■ **Written problem**
Arrange the lines of the listing below, from the line with "country: United States" through the end of the listing, as a Markdown table with the columns Number and Text. Give each line its own numbered row and omit any blank lines.

■ **Given records**
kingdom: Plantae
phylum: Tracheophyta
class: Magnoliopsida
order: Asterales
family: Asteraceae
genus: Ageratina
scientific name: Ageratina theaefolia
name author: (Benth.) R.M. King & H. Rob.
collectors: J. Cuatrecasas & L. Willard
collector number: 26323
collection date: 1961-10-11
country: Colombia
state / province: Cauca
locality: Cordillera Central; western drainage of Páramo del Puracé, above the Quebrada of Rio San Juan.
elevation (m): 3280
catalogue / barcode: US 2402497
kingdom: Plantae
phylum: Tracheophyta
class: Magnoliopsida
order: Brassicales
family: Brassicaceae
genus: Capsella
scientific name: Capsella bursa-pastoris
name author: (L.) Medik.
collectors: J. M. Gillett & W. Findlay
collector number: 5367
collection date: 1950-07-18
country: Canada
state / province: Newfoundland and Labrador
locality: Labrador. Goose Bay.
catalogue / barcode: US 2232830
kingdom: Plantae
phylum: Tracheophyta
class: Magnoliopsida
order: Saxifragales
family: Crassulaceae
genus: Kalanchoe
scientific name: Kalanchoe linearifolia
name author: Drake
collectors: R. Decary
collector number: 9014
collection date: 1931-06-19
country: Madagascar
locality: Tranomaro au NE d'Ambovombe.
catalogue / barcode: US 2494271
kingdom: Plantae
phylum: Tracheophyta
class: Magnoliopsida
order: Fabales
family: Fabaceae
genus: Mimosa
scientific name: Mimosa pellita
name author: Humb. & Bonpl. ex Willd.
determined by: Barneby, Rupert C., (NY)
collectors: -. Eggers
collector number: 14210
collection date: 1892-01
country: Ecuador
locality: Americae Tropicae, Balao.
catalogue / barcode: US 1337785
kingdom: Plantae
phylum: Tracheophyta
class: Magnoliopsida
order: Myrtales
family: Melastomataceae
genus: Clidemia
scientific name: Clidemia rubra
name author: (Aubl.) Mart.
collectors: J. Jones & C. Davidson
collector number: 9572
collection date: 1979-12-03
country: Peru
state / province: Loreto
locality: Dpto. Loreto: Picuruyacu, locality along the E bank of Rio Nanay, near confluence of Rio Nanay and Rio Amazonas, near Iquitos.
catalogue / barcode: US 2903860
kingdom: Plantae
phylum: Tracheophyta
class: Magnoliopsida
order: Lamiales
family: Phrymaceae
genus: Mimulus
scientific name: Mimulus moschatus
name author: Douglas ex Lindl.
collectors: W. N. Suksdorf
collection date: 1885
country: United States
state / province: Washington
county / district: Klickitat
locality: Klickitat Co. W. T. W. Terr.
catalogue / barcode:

■ **Output for this exercise**
| Number | Text |
|---|---|
| 1 | country: United States |
| 2 | state / province: Washington |
| 3 | county / district: Klickitat |
| 4 | locality: Klickitat Co. W. T. W. Terr. |
| 5 | catalogue / barcode: |